- GIVEN RECORDS
Content starts

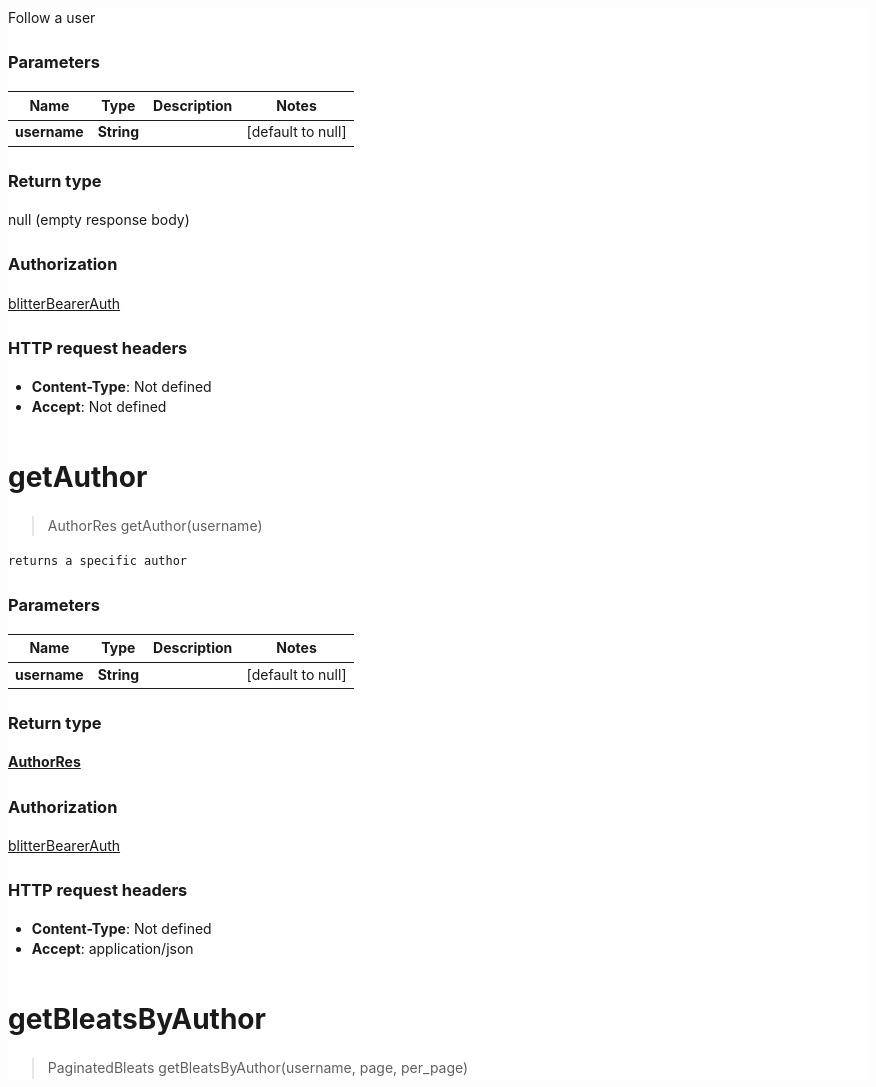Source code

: Follow a user

### Parameters

|Name | Type | Description  | Notes |
|------------- | ------------- | ------------- | -------------|
| **username** | **String**|  | [default to null] |

### Return type

null (empty response body)

### Authorization

[blitterBearerAuth](../README.md#blitterBearerAuth)

### HTTP request headers

- **Content-Type**: Not defined
- **Accept**: Not defined

<a name="getAuthor"></a>
# **getAuthor**
> AuthorRes getAuthor(username)



    returns a specific author

### Parameters

|Name | Type | Description  | Notes |
|------------- | ------------- | ------------- | -------------|
| **username** | **String**|  | [default to null] |

### Return type

[**AuthorRes**](../Models/AuthorRes.md)

### Authorization

[blitterBearerAuth](../README.md#blitterBearerAuth)

### HTTP request headers

- **Content-Type**: Not defined
- **Accept**: application/json

<a name="getBleatsByAuthor"></a>
# **getBleatsByAuthor**
> PaginatedBleats getBleatsByAuthor(username, page, per\_page)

Content ends

- PROBLEM TO SOLVE
Reproduce the lines above verbatim, omitting the pictures from your answer.

- RESULT OF THIS EXERCISE
Source code

: Follow a user

### Parameters

|Name | Type | Description  | Notes |
|------------- | ------------- | ------------- | -------------|
| **username** | **String**|  | [default to null] |

### Return type

null (empty response body)

### Authorization

[blitterBearerAuth](../README.md#blitterBearerAuth)

### HTTP request headers

- **Content-Type**: Not defined
- **Accept**: Not defined

<a name="getAuthor"></a>
# **getAuthor**
> AuthorRes getAuthor(username)



    returns a specific author

### Parameters

|Name | Type | Description  | Notes |
|------------- | ------------- | ------------- | -------------|
| **username** | **String**|  | [default to null] |

### Return type

[**AuthorRes**](../Models/AuthorRes.md)

### Authorization

[blitterBearerAuth](../README.md#blitterBearerAuth)

### HTTP request headers

- **Content-Type**: Not defined
- **Accept**: application/json

<a name="getBleatsByAuthor"></a>
# **getBleatsByAuthor**
> PaginatedBleats getBleatsByAuthor(username, page, per\_page)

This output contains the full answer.